> [WORK INSTRUCTION]:
In the article on Henry Lingen, what was the name of the cannon Colonel John Birch used to break the defenses of Goodrich Castle?

> [SOURCE DOCUMENT]:
————
= Henry Lingen =

Sir Henry Lingen (23 October 1612 – 22 January 1662), Lord of Sutton, Lingen and Stoke Edith, was a Royalist military commander in Herefordshire during the English Civil War, and later a member of parliament. He was the son of Edward Lingen and Blanche Bodenham. He fathered 2 sons, Henry and William and 7 daughters, Elizabeth, Joan, Blanch, Mary (Dobbyns), Cecilia, Frances (Unett), and Alice (Herring). Both sons died without issue but the daughters left considerable posterity.

==Ancestry==
The Lingen family had long been settled in that county and are recorded in early documents including Domesday Book. The manor of Lingen was settled on Turstan de Lingen and his wife Agnes, heiress and daughter of Alfred of Marlborough, Baron of Ewyas with his extensive Domesday landholding. Turstan's and Agnes's descendants included Isolde de Lingen who married Brian Harley, ancestor or the Harley Earls of Oxford and Dukes of Portland and Queen Elizabeth the Queen Mother. Another descendant and sister of Isolde was Isabella de Lingen, Lady Pembruggue of Tong Castle, founderess of the Chantry Church and buried at Tong, ancestor of the Ludlows of Stokesay Castle, Vernons of Haddon Hall and the Manners, Dukes of Rutland. Another descendant was Sir John Lingen of Lingen d 1506, who fought at the Battle of Mortimer's Cross which elevated Edward IV as king and the family's arms were amended with the three white roses of York. Sir John married Elisabeth de Burgh (d. 1522) who was a co-heiress of Sir John de Burgh and thus descended from the native Welsh Princes of Powys and Llewellyn the Great, Prince of Wales. Elisabeth also shared common descent with the Royal House of Tudor with a grandmother being a sister of Margaret ferch Thomas who married Fychan Tudor and was grandmother of Henry VII, and another of these sisters Ellen ferch Thomas being the mother of Owain Glyndŵr "Prince of Wales". Both Elisabeth and Sir John are buried in Aymestrey church near Lingen with in the chancel. Their descendants included Sir Henry Lingen, Sir Ralph Robert Wheeler Lingen the 1st Baron Lingen of Lingen, the Lingen's of Stoke Edith, Andrew Lingen-Stallard, a former Council member of Royal College of Midwives and the present senior line of the Burton-Lingen's of Longner Hall near Shrewsbury, in which any co rights of the former Principality of Powys now rest.

==Early career==
He was High Sheriff of Herefordshire in 1638, and made much money from collecting taxes and rent.

==The English Civil War==
During the Civil War he was again appointed High Sheriff of the county in 1643 and commanded Goodrich Castle, defending it against the Parliamentarians until July 1646 when Colonel John Birch finally broke the defences using the famous cannon Roaring Meg.
————
> [PROVIDED MATERIAL]:

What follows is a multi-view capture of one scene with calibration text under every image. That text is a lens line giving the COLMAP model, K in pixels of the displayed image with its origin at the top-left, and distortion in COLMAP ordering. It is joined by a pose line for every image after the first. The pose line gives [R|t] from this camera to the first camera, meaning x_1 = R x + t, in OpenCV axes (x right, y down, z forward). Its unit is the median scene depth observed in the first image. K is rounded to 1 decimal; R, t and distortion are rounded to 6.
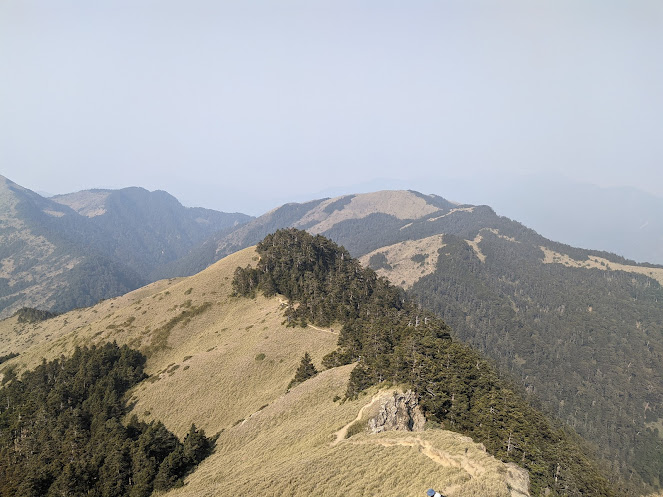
————
> [EXPECTED ANSWER]:
Roaring Meg